===== Source data =====

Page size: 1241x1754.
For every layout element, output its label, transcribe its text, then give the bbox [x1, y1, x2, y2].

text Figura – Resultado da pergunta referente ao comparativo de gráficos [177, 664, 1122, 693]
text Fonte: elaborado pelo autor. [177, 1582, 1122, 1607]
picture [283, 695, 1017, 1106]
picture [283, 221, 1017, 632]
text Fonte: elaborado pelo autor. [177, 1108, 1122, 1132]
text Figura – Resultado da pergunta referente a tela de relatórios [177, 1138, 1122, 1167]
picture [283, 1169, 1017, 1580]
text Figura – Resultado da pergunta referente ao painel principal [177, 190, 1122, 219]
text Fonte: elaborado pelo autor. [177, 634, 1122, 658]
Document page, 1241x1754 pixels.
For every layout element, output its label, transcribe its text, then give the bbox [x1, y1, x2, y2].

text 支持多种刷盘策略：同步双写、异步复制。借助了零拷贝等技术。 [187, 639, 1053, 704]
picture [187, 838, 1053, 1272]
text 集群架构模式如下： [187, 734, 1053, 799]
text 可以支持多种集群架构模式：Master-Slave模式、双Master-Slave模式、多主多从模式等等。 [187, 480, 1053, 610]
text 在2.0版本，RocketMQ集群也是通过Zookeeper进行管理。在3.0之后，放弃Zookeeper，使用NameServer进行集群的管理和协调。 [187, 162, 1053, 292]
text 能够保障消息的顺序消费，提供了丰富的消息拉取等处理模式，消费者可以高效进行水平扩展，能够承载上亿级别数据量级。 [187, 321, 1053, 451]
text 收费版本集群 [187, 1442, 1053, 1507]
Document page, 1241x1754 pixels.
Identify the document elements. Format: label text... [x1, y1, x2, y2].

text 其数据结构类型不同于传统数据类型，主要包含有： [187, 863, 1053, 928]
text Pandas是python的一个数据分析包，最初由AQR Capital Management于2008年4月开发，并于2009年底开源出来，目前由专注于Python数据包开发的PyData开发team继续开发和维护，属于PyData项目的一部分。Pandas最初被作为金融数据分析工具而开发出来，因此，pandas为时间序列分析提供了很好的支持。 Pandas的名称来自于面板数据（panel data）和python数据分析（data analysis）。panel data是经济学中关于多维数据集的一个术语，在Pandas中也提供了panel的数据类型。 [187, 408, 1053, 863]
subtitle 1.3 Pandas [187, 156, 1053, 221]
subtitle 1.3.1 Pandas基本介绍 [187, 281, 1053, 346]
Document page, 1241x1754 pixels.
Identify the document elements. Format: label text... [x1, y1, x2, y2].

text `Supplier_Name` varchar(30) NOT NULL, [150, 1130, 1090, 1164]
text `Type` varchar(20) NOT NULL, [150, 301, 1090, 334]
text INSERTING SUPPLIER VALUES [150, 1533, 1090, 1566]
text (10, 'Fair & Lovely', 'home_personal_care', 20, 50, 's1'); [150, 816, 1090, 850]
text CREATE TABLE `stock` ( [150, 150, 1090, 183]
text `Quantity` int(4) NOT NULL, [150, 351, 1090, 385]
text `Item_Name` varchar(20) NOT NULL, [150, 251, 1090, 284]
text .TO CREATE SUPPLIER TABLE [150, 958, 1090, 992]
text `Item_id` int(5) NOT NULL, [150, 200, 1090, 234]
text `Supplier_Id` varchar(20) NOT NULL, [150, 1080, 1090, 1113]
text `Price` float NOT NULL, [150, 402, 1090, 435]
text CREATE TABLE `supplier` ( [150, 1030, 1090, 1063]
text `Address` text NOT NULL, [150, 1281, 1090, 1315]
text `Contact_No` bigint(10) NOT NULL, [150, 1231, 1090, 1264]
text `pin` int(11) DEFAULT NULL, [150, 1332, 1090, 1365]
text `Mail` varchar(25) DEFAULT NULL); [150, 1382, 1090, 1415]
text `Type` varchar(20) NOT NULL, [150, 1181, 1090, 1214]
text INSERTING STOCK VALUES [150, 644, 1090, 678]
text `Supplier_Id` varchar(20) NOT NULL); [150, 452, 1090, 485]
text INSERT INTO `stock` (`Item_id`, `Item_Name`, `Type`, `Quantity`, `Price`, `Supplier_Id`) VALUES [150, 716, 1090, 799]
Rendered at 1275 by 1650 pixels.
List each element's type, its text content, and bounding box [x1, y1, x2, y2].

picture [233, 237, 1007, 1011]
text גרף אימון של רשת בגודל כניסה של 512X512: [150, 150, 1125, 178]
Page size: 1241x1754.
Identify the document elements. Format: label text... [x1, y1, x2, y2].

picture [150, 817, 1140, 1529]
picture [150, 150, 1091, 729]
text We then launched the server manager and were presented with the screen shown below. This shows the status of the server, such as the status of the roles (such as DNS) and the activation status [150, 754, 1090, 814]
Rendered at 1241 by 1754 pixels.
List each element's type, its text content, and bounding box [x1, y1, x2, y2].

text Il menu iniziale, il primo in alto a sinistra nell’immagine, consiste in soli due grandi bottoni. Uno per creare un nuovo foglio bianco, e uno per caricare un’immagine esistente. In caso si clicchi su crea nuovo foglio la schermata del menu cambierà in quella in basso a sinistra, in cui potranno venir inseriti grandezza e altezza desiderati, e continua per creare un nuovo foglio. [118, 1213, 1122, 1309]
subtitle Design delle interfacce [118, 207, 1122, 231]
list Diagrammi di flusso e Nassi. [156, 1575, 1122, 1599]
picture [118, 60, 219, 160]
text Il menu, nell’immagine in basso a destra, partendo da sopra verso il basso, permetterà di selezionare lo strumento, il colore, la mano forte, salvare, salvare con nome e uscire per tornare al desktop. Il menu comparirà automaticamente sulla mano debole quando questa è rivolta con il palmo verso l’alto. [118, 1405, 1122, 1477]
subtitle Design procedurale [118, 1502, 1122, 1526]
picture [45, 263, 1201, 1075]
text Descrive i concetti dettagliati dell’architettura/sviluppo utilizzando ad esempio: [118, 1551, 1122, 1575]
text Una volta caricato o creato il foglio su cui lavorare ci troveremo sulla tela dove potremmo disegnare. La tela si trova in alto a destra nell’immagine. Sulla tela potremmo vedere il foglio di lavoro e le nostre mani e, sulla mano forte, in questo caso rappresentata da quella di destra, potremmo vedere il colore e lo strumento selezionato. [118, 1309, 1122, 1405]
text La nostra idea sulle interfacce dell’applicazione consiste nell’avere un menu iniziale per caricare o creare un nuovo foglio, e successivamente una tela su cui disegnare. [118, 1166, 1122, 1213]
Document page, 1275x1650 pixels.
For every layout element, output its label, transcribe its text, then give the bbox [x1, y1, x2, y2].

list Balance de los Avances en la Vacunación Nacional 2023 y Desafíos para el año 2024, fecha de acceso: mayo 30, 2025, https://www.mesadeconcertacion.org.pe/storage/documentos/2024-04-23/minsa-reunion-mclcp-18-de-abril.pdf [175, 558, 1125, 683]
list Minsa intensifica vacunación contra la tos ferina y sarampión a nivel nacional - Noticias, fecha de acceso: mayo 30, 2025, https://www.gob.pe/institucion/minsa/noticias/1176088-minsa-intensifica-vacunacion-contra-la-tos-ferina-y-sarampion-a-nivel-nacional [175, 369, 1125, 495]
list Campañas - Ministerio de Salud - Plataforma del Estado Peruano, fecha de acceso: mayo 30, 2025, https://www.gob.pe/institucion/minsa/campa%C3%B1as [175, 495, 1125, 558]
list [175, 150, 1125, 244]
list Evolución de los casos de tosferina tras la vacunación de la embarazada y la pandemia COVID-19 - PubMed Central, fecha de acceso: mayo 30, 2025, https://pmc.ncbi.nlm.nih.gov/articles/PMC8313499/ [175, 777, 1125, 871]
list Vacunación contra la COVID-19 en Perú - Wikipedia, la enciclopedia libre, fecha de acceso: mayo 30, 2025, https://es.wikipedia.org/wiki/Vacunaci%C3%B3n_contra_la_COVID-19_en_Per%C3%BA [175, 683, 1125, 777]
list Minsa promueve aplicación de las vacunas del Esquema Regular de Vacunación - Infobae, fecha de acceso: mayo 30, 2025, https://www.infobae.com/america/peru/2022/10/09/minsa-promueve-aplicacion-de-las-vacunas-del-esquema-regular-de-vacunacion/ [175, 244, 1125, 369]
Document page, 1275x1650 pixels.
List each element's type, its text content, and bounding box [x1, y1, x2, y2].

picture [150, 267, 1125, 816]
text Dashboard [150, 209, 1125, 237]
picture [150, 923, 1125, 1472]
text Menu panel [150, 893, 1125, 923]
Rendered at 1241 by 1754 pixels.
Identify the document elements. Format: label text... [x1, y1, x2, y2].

=====

### Instructions for the task:
Nothing but the lines from the one with "list [175, 150, 1125, 244]" through the final line of the data above should be output, exactly as written.

### Output for this exercise:
list [175, 150, 1125, 244]
list Evolución de los casos de tosferina tras la vacunación de la embarazada y la pandemia COVID-19 - PubMed Central, fecha de acceso: mayo 30, 2025, https://pmc.ncbi.nlm.nih.gov/articles/PMC8313499/ [175, 777, 1125, 871]
list Vacunación contra la COVID-19 en Perú - Wikipedia, la enciclopedia libre, fecha de acceso: mayo 30, 2025, https://es.wikipedia.org/wiki/Vacunaci%C3%B3n_contra_la_COVID-19_en_Per%C3%BA [175, 683, 1125, 777]
list Minsa promueve aplicación de las vacunas del Esquema Regular de Vacunación - Infobae, fecha de acceso: mayo 30, 2025, https://www.infobae.com/america/peru/2022/10/09/minsa-promueve-aplicacion-de-las-vacunas-del-esquema-regular-de-vacunacion/ [175, 244, 1125, 369]
Document page, 1275x1650 pixels.
List each element's type, its text content, and bounding box [x1, y1, x2, y2].

picture [150, 267, 1125, 816]
text Dashboard [150, 209, 1125, 237]
picture [150, 923, 1125, 1472]
text Menu panel [150, 893, 1125, 923]
Rendered at 1241 by 1754 pixels.
Identify the document elements. Format: label text... [x1, y1, x2, y2].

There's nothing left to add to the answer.